Given the overwhelming response, the issue was priced at the top end at Rs 287.25/ share, SBI added.
26% of the issue has been taken up by long-only foreign investors, 25% by DIIs (excluding one large DII), and 11% by high quality FII hedge funds.
Long-only refers to funds that buy and keep shares for the longer term, instead of using the shares for trading in the short term.
The QIP will result in the issue of approximately 52.21cr new shares at Rs. 287.25, which will lead to a dilution of 6.05%.
Post the issue, the shareholding of the government of India will fall to 57.07%.
Post issue CRAR for the merged entity will be at 13.64%.
“The overwhelming response to the QIP from a diverse cross section of investors highlights the faith reposed in SBI by both domestic and foreign institutional investors. The QIP allocation further enhances the diversity of the shareholder base which will add value to the Bank,” it said.
SBI has recently completed a merger involving half a dozen of its associate banks, increasing its size even more.

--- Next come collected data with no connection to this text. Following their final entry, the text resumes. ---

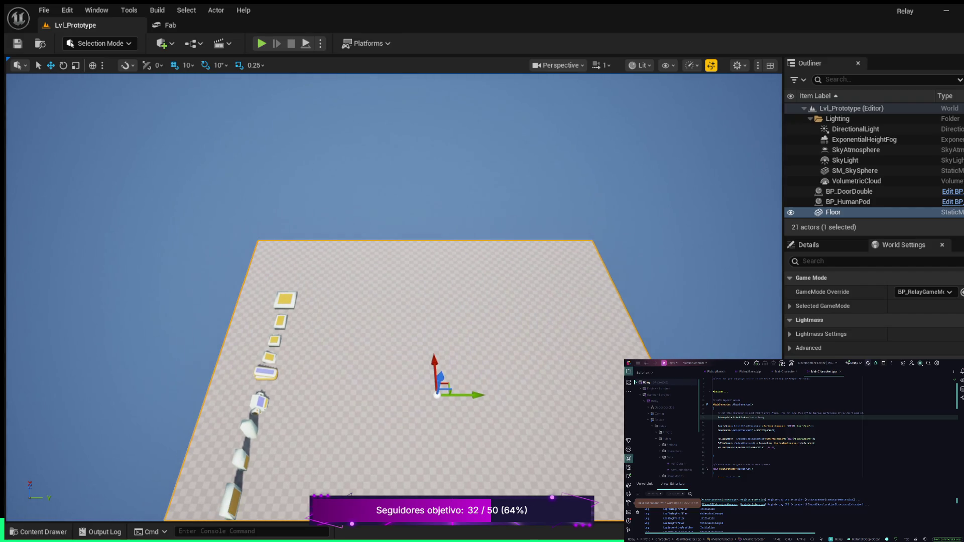
mouse_move(392, 301)
mouse_down()
mouse_move(294, 301)
mouse_move(287, 281)
mouse_move(246, 282)
mouse_move(231, 271)
mouse_move(237, 282)
mouse_up()
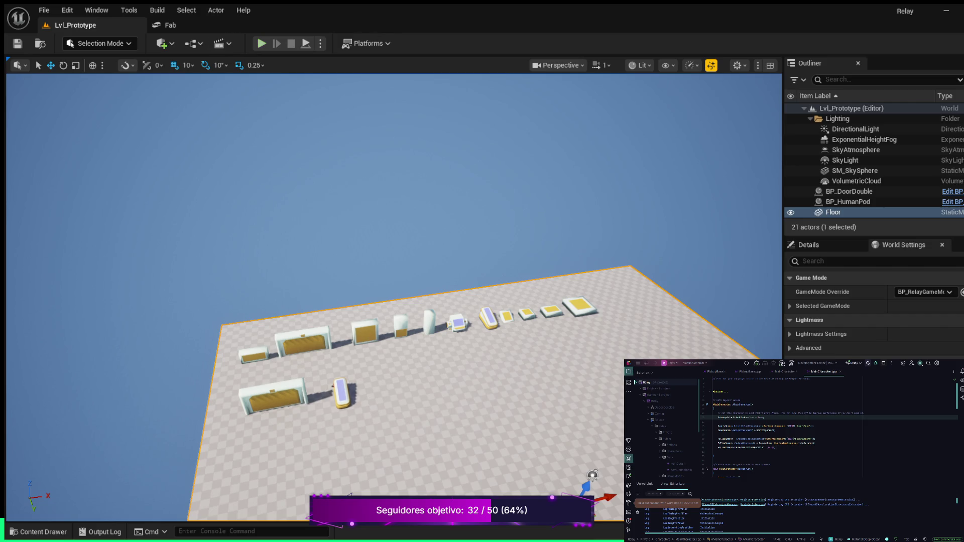
click(262, 43)
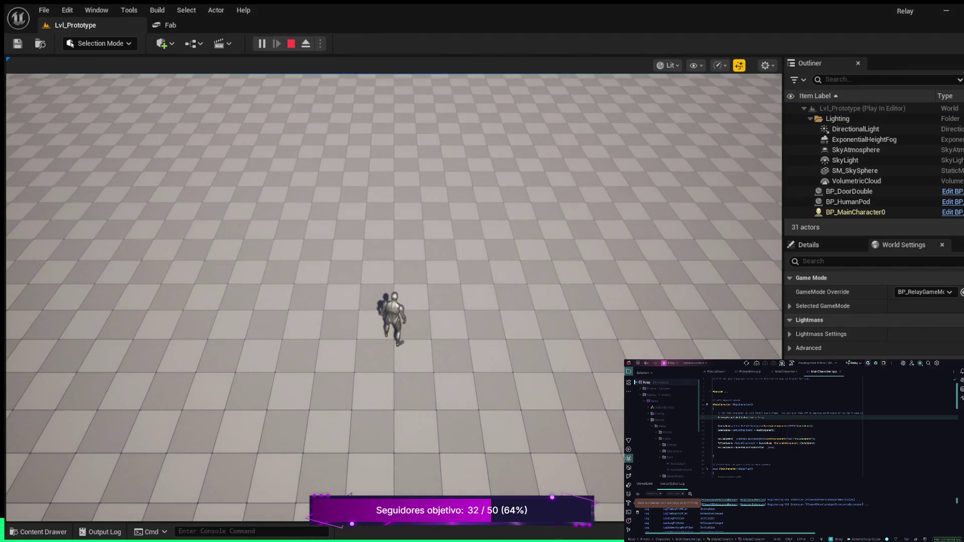
key(w)
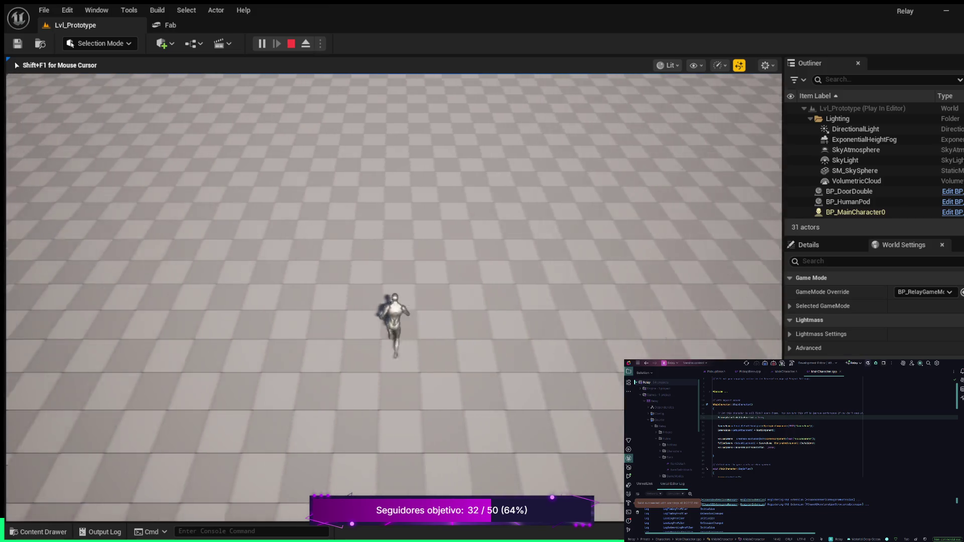
key(space)
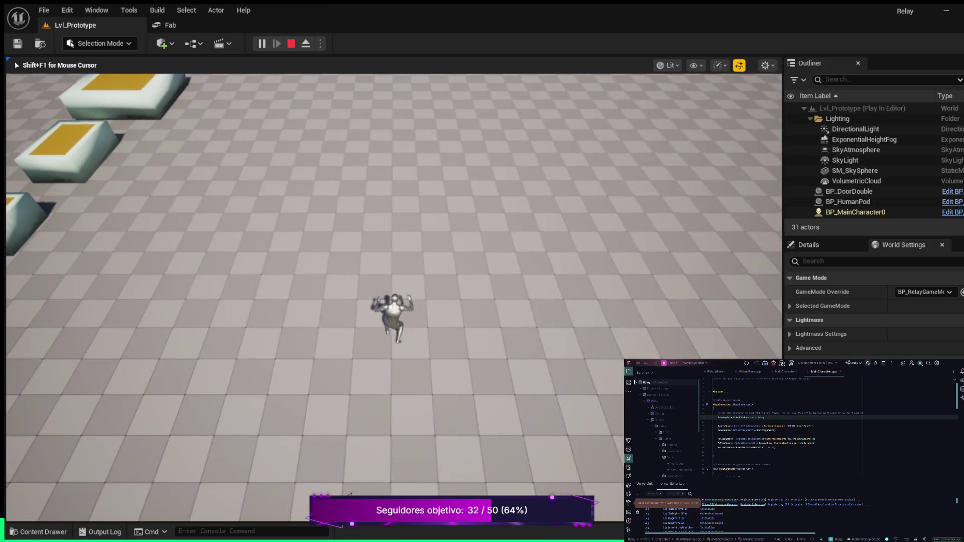
key(w)
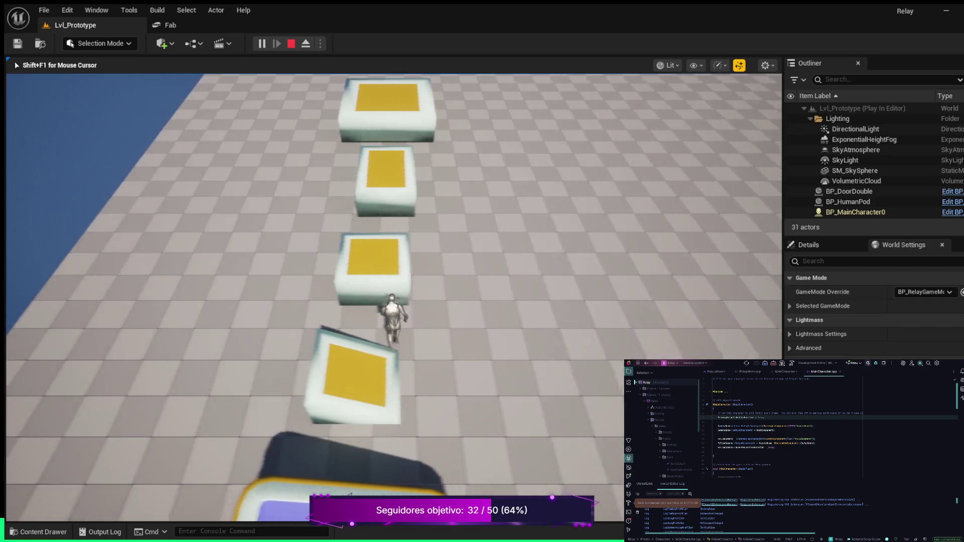
key(w)
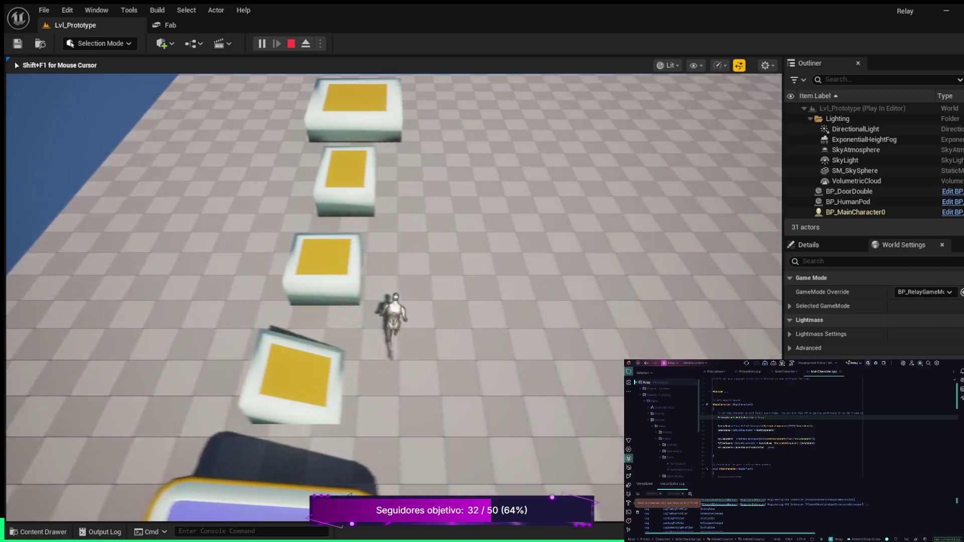
key(w)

“Post the merger with erstwhile associate banks, which coincides with the improving economic environment in India, we believe that the Bank is once again at an inflection point where the positive bias will be significant. We expect to leverage the synergies offered by the merger, while continuing to focus on issues such as corporate credit growth and asset quality, thus leading to improvement in return on equity over the long term,” it said.